Yo tengo un Botero
Voluptuosa belleza y colorida poesía como las que produjo con sus pinceles y sus manos el pintor y escultor Fernando Botero.

Mi casa parece una galería de arte: no faltan cuadros de Van Gogh, Monet o Picasso. También tengo un Botero, uno de esos icónicos y voluminosos bodegones del maestro recientemente fallecido. Pero no nos hagamos ilusiones: las piezas, lamentablemente, no son originales; son unas reproducciones que he conseguido en diferentes museos del mundo. Ya quisiera yo tener un original de alguno de estos grandes maestros de la pintura universal.
Las coloridas y multiformes obras me inspiran y transportan a los momentos y épocas en que fueron pintadas. También me hacen pensar en la diversidad de interpretaciones que generan sus imágenes. Las concibo como una peculiar demostración del ingenio y la creatividad del ser humano, que cuando no se dedica a la guerra sabe producir belleza y poesía.

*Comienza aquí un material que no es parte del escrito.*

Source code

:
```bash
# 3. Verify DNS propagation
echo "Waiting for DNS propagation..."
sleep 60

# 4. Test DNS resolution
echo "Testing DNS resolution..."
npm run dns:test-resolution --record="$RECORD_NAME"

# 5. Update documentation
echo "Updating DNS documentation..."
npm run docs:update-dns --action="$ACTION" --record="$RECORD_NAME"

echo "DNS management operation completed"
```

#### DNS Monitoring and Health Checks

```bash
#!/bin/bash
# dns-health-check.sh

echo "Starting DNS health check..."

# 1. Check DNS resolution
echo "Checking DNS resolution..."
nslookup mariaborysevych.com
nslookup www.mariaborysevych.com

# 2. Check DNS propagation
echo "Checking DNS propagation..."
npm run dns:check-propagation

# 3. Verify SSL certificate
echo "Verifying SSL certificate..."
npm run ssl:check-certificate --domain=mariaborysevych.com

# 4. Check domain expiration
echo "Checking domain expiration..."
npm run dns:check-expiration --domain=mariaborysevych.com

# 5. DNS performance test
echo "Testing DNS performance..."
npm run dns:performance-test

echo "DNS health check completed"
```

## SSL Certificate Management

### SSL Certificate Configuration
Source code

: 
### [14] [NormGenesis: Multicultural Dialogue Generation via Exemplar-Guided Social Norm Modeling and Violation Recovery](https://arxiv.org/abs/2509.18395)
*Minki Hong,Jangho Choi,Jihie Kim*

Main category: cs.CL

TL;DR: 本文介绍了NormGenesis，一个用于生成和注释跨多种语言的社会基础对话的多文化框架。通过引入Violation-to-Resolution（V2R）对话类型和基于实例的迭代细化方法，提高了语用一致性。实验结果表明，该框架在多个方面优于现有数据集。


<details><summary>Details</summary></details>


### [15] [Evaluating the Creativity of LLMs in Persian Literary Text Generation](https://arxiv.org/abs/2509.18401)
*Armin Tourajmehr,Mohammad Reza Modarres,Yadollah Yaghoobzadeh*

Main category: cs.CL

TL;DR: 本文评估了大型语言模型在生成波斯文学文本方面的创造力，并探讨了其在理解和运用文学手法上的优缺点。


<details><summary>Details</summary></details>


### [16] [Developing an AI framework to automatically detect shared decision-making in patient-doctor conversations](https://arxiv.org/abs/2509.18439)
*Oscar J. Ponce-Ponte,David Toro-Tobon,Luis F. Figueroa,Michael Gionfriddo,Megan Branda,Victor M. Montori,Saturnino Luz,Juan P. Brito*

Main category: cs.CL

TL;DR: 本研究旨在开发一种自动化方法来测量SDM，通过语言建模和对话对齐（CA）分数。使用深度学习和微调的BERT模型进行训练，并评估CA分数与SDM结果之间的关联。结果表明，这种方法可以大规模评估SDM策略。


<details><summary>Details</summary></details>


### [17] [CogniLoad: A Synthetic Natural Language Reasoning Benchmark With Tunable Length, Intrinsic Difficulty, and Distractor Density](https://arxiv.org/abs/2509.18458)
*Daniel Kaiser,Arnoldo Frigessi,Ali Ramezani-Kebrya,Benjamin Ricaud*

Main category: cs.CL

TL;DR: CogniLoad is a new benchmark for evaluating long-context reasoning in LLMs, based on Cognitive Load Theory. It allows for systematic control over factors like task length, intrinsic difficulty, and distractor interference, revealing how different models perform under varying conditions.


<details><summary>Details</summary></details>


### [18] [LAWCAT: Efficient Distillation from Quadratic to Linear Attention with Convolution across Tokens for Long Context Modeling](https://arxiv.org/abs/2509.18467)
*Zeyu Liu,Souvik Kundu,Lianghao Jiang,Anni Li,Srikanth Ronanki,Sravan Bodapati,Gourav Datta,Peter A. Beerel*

Voluptuosa belleza y colorida poesía como las que produjo con sus pinceles y sus manos el pintor y escultor Fernando Botero. Que es el artista colombiano más famoso y reconocido en el mundo no tiene discusión. Que sea el mejor, o el más talentoso, o el más creativo, o el más innovador, o el más profundo o el más trascendente de los artistas colombianos puede ser algo muy subjetivo, como todo en el arte.
Además del maestro Botero, Colombia ha dado al mundo grandes artistas como Alejandro Obregón, Débora Arango, Luis Caballero, Beatriz González o Doris Salcedo. Elegir el mejor es tan difícil como dilucidar cuál es el más destacado entre Miguel Ángel, Leonardo, Monet, Van Gogh y Picasso. O entre Bach, Mozart y Beethoven en la música. Además, no tiene sentido: aunque crearon una estética sublime, el arte no se trata de un concurso de belleza.
Heredero de la tradición clásica, del arte renacentista, del “Quattrocento”; de Piero della Francesca, de Giotto, de Rubens, el cultor del “boterismo” nos ha dejado el enorme legado de su prolífica, luminosa y monumental obra artística. Y no sólo como arte decorativo, ya que no está exenta de crítica a la realidad social, la injusticia, la violencia.
Una parte minúscula y quizás insignificante, pero para mí sugestiva de ese legado cuelga en una de las paredes de mi casa. Con sus variopintos tonos pasteles, sus voluminosas y provocativas frutas y sus enormes moscas revoloteando por la sala, el bodegón de Botero es una invitación constante al deleite de los sentidos y a la alegría de vivir.
Tras los homenajes en Bogotá y Medellín, la tierra que lo vio nacer; en la Colombia a la que siempre amó y pintó aunque no siempre estuvo en ella, los restos mortales del maestro Fernando Botero reposan ya en Pietrasanta, un pequeño y pintoresco poblado de la Toscana italiana donde vivió cerca de medio siglo y ahora yace con su esposa, la artista griega Sophia Vari.
Entre tanto, el mundo seguirá admirando por muchísimo tiempo la grandiosa obra del creador colombiano con sus entrañables y reconocidas “gordas”, aunque al maestro no le gustaba ese apelativo. Y yo seguiré mirando mi Botero a la espera de que sus descomunales moscas se posen llenando de más vida las jugosas y coloridas frutas.